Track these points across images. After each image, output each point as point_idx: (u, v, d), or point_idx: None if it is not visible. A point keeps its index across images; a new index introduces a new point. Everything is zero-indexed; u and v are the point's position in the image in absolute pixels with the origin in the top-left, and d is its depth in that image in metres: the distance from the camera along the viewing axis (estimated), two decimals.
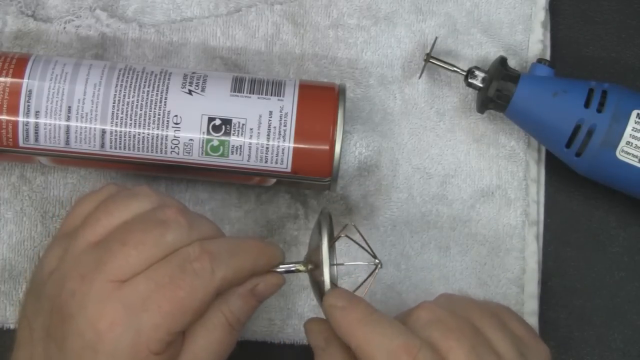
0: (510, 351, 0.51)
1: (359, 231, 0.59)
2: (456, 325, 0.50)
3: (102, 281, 0.49)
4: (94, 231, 0.51)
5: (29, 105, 0.57)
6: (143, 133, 0.58)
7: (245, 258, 0.53)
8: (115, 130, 0.58)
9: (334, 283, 0.61)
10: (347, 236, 0.61)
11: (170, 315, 0.49)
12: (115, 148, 0.58)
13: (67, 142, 0.58)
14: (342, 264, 0.64)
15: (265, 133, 0.57)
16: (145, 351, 0.49)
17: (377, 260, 0.58)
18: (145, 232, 0.50)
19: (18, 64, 0.58)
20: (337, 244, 0.59)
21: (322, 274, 0.53)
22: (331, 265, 0.57)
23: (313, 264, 0.55)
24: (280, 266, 0.55)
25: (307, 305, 0.65)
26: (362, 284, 0.60)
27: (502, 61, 0.62)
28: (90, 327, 0.49)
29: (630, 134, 0.59)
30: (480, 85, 0.63)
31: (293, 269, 0.56)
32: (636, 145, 0.59)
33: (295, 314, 0.65)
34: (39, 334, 0.51)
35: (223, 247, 0.52)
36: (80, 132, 0.58)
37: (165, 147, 0.58)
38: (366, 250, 0.60)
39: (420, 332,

※ ※ ※

**EXERCISE GOAL:** Print each line of the material above exactly, with the pictures removed from your copy.

**SOLUTION BELOW:**
Track these points across images. After each image, output each point as point_idx: (u, v, d), or point_idx: None if it is not visible. A point keeps its index across images; a new index introduces a new point. Everything is zero-indexed; u and v are the point's position in the image in absolute pixels with the origin in the top-left, and d is its depth in that image in metres: the distance from the camera along the viewing axis (estimated), two decimals.
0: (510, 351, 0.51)
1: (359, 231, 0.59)
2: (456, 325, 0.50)
3: (102, 281, 0.49)
4: (94, 231, 0.51)
5: (29, 105, 0.57)
6: (143, 133, 0.58)
7: (245, 258, 0.53)
8: (115, 130, 0.58)
9: (334, 283, 0.61)
10: (347, 236, 0.61)
11: (170, 315, 0.49)
12: (115, 148, 0.58)
13: (67, 142, 0.58)
14: (342, 264, 0.64)
15: (265, 133, 0.57)
16: (145, 351, 0.49)
17: (377, 260, 0.58)
18: (145, 232, 0.50)
19: (18, 64, 0.58)
20: (337, 244, 0.59)
21: (322, 274, 0.53)
22: (331, 265, 0.57)
23: (313, 264, 0.55)
24: (280, 266, 0.55)
25: (307, 305, 0.65)
26: (362, 284, 0.60)
27: (502, 61, 0.62)
28: (90, 327, 0.49)
29: (630, 134, 0.59)
30: (480, 85, 0.63)
31: (293, 269, 0.56)
32: (636, 145, 0.59)
33: (295, 314, 0.65)
34: (39, 334, 0.51)
35: (223, 247, 0.52)
36: (80, 132, 0.58)
37: (165, 147, 0.58)
38: (366, 250, 0.60)
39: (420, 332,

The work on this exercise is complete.